- [TESTO DA LEGGERE]:
##############################

Una delle situazioni più frustranti nella vita di una Chiesa locale o di una parrocchia è quella nella quale un lungo percorso comunitario di riflessione e di confronto, per il quale si sono spese molte energie, non produce alcun cambiamento effettivo sul piano della prassi pastorale. La storia di ogni comunità, anche della nostra diocesi, è costellata di episodi di questo genere. Si pensi, ad esempio, a quante volte si è riflettuto su questioni come la riduzione del numero delle messe o la riqualificazione del ministero dei presbiteri senza poi riuscire ad incidere in modo significativo sull’effettivo funzionamento delle cose.
La ragione per la quale un percorso ecclesiale di riflessione e di confronto non porta frutto sono evidentemente molteplici. Mi pare però che una di queste cause, forse la più rilevante, sia data dalla convinzione, più o meno consapevole, secondo cui delle buone idee, discusse in un dibattito aperto ed eventualmente seguite da una serie di norme giuridiche promulgate dall’autorità competente, sono sufficienti per determinare un cambiamento nella prassi pastorale. Del resto, la tradizione pastorale della Chiesa si è sempre fondata sulla teologia e sul diritto, cioè sulle idee e sulle norme che ne devono tutelare l’attuazione.

##############################

- [OBIETTIVO DICHIARATO A]:
Nel testo sui percorsi di riflessione nelle comunità ecclesiali, quali questioni sono citate come esempi di riflessioni che non hanno inciso sull'effettivo funzionamento delle cose?
Il testo e le voci non hanno alcun legame tra loro.

[Estratto da un dataset]
##############################

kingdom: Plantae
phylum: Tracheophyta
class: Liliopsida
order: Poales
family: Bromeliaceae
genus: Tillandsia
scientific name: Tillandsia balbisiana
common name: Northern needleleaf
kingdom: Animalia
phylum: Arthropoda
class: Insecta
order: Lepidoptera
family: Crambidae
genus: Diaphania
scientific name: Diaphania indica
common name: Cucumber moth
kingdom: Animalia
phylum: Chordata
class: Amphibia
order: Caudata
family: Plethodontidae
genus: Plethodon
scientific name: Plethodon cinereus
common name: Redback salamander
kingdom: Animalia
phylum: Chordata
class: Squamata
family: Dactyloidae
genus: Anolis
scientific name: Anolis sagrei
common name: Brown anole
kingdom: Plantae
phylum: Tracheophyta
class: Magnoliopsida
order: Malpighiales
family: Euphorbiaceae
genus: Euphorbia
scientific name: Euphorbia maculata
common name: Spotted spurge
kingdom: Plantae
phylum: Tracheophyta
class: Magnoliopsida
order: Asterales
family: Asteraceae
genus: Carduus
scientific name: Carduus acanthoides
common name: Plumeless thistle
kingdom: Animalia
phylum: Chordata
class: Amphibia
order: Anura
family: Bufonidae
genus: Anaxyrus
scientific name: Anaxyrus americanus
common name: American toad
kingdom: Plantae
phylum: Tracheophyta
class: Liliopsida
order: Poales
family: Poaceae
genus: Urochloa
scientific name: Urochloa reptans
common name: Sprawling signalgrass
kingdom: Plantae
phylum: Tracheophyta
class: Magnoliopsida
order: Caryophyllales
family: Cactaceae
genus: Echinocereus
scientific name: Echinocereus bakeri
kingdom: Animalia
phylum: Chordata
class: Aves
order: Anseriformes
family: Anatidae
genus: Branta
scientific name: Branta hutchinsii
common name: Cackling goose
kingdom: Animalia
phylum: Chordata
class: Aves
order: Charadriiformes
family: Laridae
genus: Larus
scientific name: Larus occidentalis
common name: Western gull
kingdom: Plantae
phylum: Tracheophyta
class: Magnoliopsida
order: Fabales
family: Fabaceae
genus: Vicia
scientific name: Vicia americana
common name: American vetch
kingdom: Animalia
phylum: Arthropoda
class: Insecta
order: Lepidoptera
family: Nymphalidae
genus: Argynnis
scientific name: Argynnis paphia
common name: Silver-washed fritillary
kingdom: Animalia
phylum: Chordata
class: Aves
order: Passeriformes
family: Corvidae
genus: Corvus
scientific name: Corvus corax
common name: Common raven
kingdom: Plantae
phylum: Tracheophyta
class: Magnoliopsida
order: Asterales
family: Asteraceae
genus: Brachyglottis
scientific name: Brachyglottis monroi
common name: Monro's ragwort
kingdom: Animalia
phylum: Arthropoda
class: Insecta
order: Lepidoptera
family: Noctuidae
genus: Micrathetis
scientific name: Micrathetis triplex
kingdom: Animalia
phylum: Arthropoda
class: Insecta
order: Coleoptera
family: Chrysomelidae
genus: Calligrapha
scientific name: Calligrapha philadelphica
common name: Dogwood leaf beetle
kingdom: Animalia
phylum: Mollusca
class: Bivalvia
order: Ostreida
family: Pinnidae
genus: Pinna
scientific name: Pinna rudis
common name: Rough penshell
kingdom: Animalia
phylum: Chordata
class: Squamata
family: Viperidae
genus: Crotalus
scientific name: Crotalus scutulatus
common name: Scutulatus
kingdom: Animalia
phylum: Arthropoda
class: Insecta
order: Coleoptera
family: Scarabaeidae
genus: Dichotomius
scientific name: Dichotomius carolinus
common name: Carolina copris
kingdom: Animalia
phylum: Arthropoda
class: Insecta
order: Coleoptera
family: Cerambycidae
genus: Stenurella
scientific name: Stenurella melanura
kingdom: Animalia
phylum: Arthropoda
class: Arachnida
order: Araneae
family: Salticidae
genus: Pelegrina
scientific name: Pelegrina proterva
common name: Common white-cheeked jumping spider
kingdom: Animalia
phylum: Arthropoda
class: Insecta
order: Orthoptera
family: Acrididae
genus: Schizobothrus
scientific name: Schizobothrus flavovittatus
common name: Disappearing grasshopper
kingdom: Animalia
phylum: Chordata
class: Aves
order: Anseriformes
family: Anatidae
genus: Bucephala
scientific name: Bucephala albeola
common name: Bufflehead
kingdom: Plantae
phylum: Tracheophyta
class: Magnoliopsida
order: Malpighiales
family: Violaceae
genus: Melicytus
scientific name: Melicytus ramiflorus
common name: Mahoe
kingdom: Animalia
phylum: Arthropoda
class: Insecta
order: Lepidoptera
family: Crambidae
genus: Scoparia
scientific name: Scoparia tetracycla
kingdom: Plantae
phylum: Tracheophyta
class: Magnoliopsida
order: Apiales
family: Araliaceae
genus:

##############################

- [OBIETTIVO DICHIARATO B]:
Estrai dalle voci, identiche e senza modifiche, le righe che partono da quella contenente "common name: Mahoe" e arrivano fino all'ultima riga delle voci, entrambe incluse.

- [RISPOSTA COMPLETA A]:
La riduzione del numero delle messe e la riqualificazione del ministero dei presbiteri.

- [RISPOSTA COMPLETA B]:
common name: Mahoe
kingdom: Animalia
phylum: Arthropoda
class: Insecta
order: Lepidoptera
family: Crambidae
genus: Scoparia
scientific name: Scoparia tetracycla
kingdom: Plantae
phylum: Tracheophyta
class: Magnoliopsida
order: Apiales
family: Araliaceae
genus:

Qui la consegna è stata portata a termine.